* **抜粋**:
----

ウェザーニュースでは、「あなたの地域のお月見団子は?」というアンケート調査を実施しました。結果を見ると、やはり全体的には白い丸形の団子が大半を占める一方で、関西では「餡かぶり」の割合が3割に上ります。

なぜ関西ではこのような形の月見団子が目立つのか。その理由については、1716年創業の京菓匠「笹屋伊織」(本店・京都市下京区)に伺いました。

「関東などでよく見られ、一般的にイメージされる月見団子は、白くて丸い形をしています。

けれど京都などの関西では、しずく型にしたお団子の白い部分を少し出すように餡(あん)をかぶせることがあります。これは、『芋名月』にちなんで、里芋に見立てて作られているからです」(笹屋伊織)

地域特有の月見団子も

餡かぶりのしずく型のように、白い丸形でない月見団子は他の地域でも存在するのでしょうか。

「“ところ変われば品変わる”と言いますが、生まれ育った土地の風習は、その人にとっては当たり前の事が、他所の土地を知るとその違いに驚くことがありますね。関西以外の地域で見られる、珍しい月見団子をいくつか紹介しましょう。

愛知県には、名物のういろうを用いた月見団子もあり、京都同様に里芋を模したしずく型です。色は茶と白、桃の三色をしています。茶色と白はそれぞれ、皮付きと皮をむいた里芋を表し、桃色は子どもが親しみやすい色として作られるようになったそうです。

----

* **学習資料**:
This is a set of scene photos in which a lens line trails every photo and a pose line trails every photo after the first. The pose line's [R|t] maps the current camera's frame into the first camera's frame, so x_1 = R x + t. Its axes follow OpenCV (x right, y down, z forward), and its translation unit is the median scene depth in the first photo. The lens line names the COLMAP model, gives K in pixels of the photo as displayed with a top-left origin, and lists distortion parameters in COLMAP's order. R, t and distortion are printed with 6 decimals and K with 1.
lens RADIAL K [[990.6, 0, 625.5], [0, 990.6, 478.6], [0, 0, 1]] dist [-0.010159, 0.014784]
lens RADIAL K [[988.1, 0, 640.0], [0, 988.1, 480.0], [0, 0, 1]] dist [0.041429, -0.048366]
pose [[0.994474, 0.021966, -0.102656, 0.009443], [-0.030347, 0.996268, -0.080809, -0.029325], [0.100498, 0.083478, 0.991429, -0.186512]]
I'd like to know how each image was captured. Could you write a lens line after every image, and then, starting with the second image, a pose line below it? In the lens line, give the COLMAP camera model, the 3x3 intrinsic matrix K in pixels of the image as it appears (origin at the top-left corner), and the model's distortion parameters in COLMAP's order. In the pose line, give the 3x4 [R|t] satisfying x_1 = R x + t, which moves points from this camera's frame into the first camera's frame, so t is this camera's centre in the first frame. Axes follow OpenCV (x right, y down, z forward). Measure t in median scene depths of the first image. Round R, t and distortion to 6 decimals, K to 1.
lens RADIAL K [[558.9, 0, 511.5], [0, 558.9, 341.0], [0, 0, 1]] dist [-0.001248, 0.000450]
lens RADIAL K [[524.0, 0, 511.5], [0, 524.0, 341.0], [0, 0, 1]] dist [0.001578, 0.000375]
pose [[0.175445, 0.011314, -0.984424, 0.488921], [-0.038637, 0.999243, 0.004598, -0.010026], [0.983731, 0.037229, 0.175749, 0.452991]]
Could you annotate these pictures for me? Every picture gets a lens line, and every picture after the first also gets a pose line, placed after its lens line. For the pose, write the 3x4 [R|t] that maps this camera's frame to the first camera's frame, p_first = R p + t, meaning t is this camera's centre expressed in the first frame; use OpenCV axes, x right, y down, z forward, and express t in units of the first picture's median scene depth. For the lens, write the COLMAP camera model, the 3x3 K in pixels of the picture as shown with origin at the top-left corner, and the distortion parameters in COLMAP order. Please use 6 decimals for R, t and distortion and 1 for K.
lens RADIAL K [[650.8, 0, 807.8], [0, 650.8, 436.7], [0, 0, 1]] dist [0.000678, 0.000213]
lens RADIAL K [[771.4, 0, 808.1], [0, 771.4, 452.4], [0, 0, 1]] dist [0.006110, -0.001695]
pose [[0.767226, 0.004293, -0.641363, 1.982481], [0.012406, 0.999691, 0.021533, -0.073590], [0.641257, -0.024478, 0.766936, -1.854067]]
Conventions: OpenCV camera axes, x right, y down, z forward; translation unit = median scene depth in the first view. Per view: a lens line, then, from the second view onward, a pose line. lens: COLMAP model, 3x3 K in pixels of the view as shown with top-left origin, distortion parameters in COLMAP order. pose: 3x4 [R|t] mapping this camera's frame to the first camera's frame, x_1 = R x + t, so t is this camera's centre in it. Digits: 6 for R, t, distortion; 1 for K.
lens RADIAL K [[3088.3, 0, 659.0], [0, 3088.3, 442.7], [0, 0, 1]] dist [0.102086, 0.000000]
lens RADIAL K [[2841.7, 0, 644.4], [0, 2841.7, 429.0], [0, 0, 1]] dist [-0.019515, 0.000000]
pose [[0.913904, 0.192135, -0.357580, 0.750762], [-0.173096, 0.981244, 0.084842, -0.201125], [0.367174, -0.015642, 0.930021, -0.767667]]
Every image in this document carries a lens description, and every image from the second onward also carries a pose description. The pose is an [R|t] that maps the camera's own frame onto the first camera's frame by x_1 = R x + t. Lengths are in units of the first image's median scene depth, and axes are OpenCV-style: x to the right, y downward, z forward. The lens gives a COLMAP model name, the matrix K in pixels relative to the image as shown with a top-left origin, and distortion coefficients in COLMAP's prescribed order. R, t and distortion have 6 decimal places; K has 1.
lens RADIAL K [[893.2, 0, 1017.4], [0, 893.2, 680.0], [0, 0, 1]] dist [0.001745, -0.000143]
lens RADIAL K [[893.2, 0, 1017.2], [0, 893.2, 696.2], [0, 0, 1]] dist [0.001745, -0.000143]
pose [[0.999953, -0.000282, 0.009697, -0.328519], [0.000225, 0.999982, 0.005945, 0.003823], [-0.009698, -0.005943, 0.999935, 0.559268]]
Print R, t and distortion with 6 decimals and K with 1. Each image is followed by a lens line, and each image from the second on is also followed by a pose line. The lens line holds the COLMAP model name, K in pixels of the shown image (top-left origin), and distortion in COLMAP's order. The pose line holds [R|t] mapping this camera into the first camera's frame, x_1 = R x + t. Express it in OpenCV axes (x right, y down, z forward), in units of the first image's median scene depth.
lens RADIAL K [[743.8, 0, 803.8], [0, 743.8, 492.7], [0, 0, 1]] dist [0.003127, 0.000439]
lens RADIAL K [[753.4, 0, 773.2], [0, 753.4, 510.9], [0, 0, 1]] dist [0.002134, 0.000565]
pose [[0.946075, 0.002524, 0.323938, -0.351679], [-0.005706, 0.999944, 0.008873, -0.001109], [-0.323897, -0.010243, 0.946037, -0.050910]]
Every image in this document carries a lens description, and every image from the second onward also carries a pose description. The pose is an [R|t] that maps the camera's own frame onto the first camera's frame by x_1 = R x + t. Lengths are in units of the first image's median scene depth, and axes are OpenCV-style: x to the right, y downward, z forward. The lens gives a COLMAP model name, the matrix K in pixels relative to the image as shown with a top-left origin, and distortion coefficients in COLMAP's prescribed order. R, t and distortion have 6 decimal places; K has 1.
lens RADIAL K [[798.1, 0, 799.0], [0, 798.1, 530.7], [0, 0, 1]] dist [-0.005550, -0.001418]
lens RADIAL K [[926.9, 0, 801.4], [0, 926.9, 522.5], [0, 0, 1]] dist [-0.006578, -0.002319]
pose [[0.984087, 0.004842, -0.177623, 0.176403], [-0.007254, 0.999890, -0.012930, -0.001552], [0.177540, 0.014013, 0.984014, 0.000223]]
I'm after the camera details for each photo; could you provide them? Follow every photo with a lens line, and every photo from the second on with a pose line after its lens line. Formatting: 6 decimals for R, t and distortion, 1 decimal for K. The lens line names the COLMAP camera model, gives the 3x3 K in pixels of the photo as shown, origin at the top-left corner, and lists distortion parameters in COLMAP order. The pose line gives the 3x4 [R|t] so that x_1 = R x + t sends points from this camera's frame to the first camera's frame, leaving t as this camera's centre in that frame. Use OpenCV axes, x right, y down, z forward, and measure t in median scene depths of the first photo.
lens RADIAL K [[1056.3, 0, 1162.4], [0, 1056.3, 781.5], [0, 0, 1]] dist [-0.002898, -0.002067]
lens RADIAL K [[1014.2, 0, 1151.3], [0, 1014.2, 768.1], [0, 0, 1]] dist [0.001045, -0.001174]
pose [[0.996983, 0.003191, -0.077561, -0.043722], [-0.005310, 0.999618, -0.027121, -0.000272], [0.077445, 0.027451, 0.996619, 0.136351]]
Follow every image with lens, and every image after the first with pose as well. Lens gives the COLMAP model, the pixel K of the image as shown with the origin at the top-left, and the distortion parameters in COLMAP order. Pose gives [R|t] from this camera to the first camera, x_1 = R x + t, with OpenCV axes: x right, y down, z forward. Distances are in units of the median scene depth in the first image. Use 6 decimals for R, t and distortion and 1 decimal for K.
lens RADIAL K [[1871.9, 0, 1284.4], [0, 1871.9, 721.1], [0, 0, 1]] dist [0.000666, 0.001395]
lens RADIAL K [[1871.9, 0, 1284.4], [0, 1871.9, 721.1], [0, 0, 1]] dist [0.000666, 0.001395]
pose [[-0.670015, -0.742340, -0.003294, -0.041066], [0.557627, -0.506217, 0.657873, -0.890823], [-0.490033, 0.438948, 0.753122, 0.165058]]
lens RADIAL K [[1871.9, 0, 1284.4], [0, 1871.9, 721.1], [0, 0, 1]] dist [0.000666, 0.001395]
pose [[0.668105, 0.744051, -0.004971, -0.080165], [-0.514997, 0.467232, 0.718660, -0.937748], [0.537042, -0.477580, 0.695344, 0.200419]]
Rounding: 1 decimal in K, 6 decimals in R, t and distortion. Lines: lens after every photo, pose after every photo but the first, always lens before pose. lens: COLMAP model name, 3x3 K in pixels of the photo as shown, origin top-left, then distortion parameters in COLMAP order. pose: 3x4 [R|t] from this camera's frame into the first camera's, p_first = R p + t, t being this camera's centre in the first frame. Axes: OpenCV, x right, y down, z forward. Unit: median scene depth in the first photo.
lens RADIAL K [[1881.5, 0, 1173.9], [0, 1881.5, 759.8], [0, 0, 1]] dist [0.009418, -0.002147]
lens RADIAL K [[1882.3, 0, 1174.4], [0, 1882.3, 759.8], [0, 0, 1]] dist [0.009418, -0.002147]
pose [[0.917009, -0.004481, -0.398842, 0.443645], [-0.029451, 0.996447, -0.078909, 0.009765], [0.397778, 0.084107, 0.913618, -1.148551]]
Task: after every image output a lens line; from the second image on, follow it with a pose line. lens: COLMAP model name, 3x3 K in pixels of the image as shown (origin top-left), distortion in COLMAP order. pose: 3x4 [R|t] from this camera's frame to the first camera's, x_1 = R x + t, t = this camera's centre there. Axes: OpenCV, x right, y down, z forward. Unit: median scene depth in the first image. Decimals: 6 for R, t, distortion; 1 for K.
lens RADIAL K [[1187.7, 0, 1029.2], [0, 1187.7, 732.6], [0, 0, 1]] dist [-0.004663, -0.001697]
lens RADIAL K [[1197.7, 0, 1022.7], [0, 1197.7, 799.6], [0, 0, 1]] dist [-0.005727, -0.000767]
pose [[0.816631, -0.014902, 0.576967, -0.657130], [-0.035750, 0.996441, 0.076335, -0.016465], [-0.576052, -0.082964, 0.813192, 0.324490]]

----

* **作業指示**:
**a.** 月見団子についての抜粋によると、京菓匠「笹屋伊織」は何年に創業したか。
**b.** 学習資料のうち、「Print R, t and」を含む行から「0.014013, 0.984014, 0.000223]]」を含む行までを、一字も変えずに書き写しなさい。

* **各問の解答**:
**a.** 1716年です。

**b.**
Print R, t and distortion with 6 decimals and K with 1. Each image is followed by a lens line, and each image from the second on is also followed by a pose line. The lens line holds the COLMAP model name, K in pixels of the shown image (top-left origin), and distortion in COLMAP's order. The pose line holds [R|t] mapping this camera into the first camera's frame, x_1 = R x + t. Express it in OpenCV axes (x right, y down, z forward), in units of the first image's median scene depth.
lens RADIAL K [[743.8, 0, 803.8], [0, 743.8, 492.7], [0, 0, 1]] dist [0.003127, 0.000439]
lens RADIAL K [[753.4, 0, 773.2], [0, 753.4, 510.9], [0, 0, 1]] dist [0.002134, 0.000565]
pose [[0.946075, 0.002524, 0.323938, -0.351679], [-0.005706, 0.999944, 0.008873, -0.001109], [-0.323897, -0.010243, 0.946037, -0.050910]]
Every image in this document carries a lens description, and every image from the second onward also carries a pose description. The pose is an [R|t] that maps the camera's own frame onto the first camera's frame by x_1 = R x + t. Lengths are in units of the first image's median scene depth, and axes are OpenCV-style: x to the right, y downward, z forward. The lens gives a COLMAP model name, the matrix K in pixels relative to the image as shown with a top-left origin, and distortion coefficients in COLMAP's prescribed order. R, t and distortion have 6 decimal places; K has 1.
lens RADIAL K [[798.1, 0, 799.0], [0, 798.1, 530.7], [0, 0, 1]] dist [-0.005550, -0.001418]
lens RADIAL K [[926.9, 0, 801.4], [0, 926.9, 522.5], [0, 0, 1]] dist [-0.006578, -0.002319]
pose [[0.984087, 0.004842, -0.177623, 0.176403], [-0.007254, 0.999890, -0.012930, -0.001552], [0.177540, 0.014013, 0.984014, 0.000223]]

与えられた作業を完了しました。